Time For This Blog Post Again

Well, Labor Day is here again, the unofficial end to the summer.  The season will officially end fifteen days from this posting, with the Fall equinox.  A chill is starting to creep into the air (at least in the Northeast).  It may be in a format that’s completely unfamiliar to all of us, but kids and adults alike are preparing to go back to school.  And a familiar back-to-school feeling is beginning to set in, curling around my heart like a serpent.

That sickening dread that I’ve forgotten to do my homework.

(Yes, this is another one of those procrastination blog posts wherein I write about how difficult it is to write what I’m trying to write, which is not the blog post I’m actually writing.  It’s kind of my thing.)

I had everything all planned out.  There’s a piece I want to write for an ongoing playwriting competition, whose next deadline is November 18.  I planned to research over the summer, and draft in September and October.  September is here, and I have the notebook ready to go for brainstorming exercises and plot outlining.  I just can’t for the life of me actually do any of that.  It feels like a lead weight is pressing on my chest, and I can’t even move to pick up the damn notebook.

It’s possible I don’t feel adequately prepared yet.  Thanks to the ongoing crisis of our nation’s Postal Service (which may have been knocked out of the public consciousness by a dozen or so new scandals, but is still very much an issue), there’s still a few books I’ve ordered that haven’t made their way to me yet.  But there isn’t really a point in waiting for them.  I can find time to read them whenever they do arrive; more importantly, I’ve reached what I know from experience is the end of the research process.  Not that I know everything about the subject(s) I’ll be tackling – far from it.  There’s no such thing.  But I’ve reached the point where I keep reading the same facts in slightly different wordings, the point where I’ve realized that the things I don’t know are things I won’t be able to learn from books.

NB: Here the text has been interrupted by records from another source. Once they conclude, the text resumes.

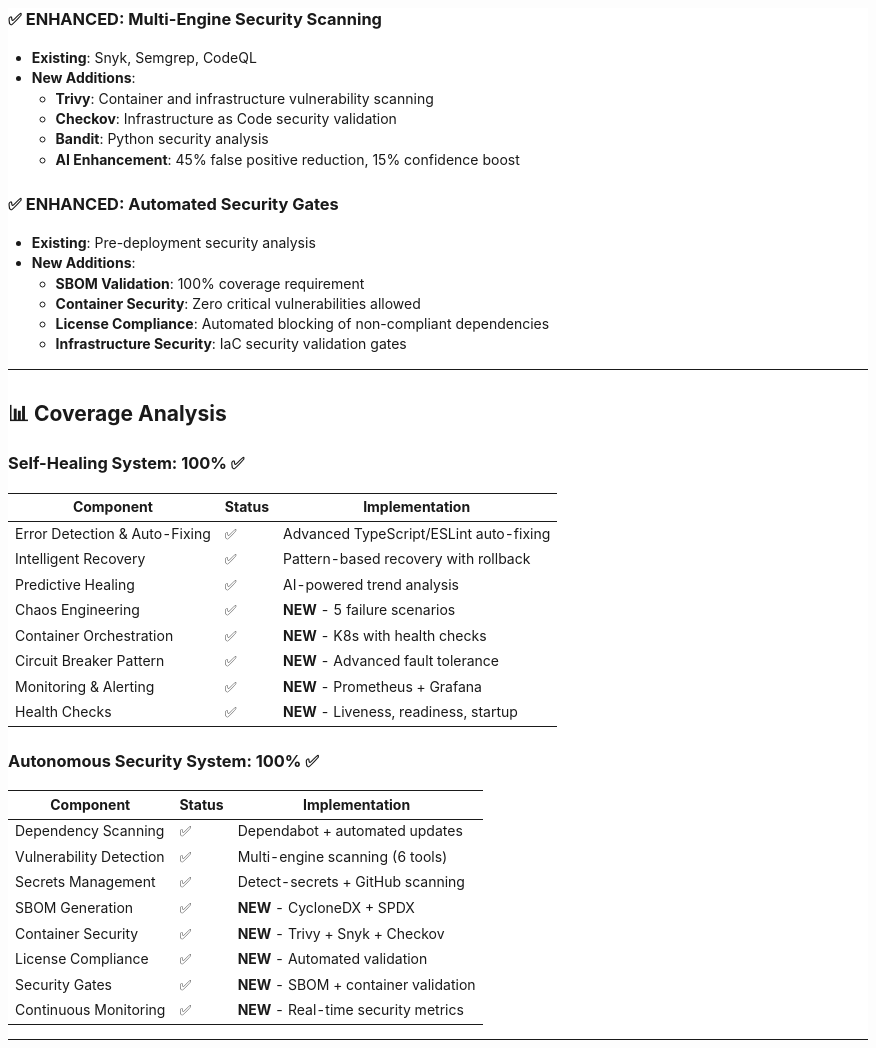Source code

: ### ✅ **ENHANCED: Multi-Engine Security Scanning**
- **Existing**: Snyk, Semgrep, CodeQL
- **New Additions**:
  - **Trivy**: Container and infrastructure vulnerability scanning
  - **Checkov**: Infrastructure as Code security validation
  - **Bandit**: Python security analysis
  - **AI Enhancement**: 45% false positive reduction, 15% confidence boost

### ✅ **ENHANCED: Automated Security Gates**
- **Existing**: Pre-deployment security analysis
- **New Additions**:
  - **SBOM Validation**: 100% coverage requirement
  - **Container Security**: Zero critical vulnerabilities allowed
  - **License Compliance**: Automated blocking of non-compliant dependencies
  - **Infrastructure Security**: IaC security validation gates

---

## 📊 Coverage Analysis

### **Self-Healing System**: 100% ✅
| Component | Status | Implementation |
|-----------|--------|----------------|
| Error Detection & Auto-Fixing | ✅ | Advanced TypeScript/ESLint auto-fixing |
| Intelligent Recovery | ✅ | Pattern-based recovery with rollback |
| Predictive Healing | ✅ | AI-powered trend analysis |
| Chaos Engineering | ✅ | **NEW** - 5 failure scenarios |
| Container Orchestration | ✅ | **NEW** - K8s with health checks |
| Circuit Breaker Pattern | ✅ | **NEW** - Advanced fault tolerance |
| Monitoring & Alerting | ✅ | **NEW** - Prometheus + Grafana |
| Health Checks | ✅ | **NEW** - Liveness, readiness, startup |

### **Autonomous Security System**: 100% ✅
| Component | Status | Implementation |
|-----------|--------|----------------|
| Dependency Scanning | ✅ | Dependabot + automated updates |
| Vulnerability Detection | ✅ | Multi-engine scanning (6 tools) |
| Secrets Management | ✅ | Detect-secrets + GitHub scanning |
| SBOM Generation | ✅ | **NEW** - CycloneDX + SPDX |
| Container Security | ✅ | **NEW** - Trivy + Snyk + Checkov |
| License Compliance | ✅ | **NEW** - Automated validation |
| Security Gates | ✅ | **NEW** - SBOM + container validation |
| Continuous Monitoring | ✅ | **NEW** - Real-time security metrics |

---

So, time to start writing.  Especially since the start of the school year means things will become more frantic at my day job,  Especially since the next season (the 30th anniversary season!) of Tuesdays at Nine starts next week, and once I’m co-hosting that again my free time will dwindle down to almost nothing.  If I want to get any writing done, I need to start writing now.

By which I mean something other than this blog post, which I’m clearly not doing.

They say that procrastination ultimately stems from a fear of failure.  That the dread of having something turn out poorly, of the beautiful shining thing in your head manifest as something broken and misshapen, prevents you from starting to shape that thing in the first place.  That’s true as far as it goes; I’d argue that this feeling is exacerbated by our awareness of the time involved.  We know how long of a time commitment it is to create whatever we’re trying to create; the older we get the more conscious we are of how little time we really have.  So we find ourselves doing some advanced calculations whenever we sit down at our laptops or easels or what have you, wondering if we’re really going to come up with something that’s worth the investment of time.  And the longer we wonder, the longer we delay, the smaller that available amount of time becomes, creating that familiar, sickening snowball effect.

Of course, I am writing this blog on the Saturday before I post, so hopefully I’ve gotten some work done in the interim.  It’s a three day weekend after all.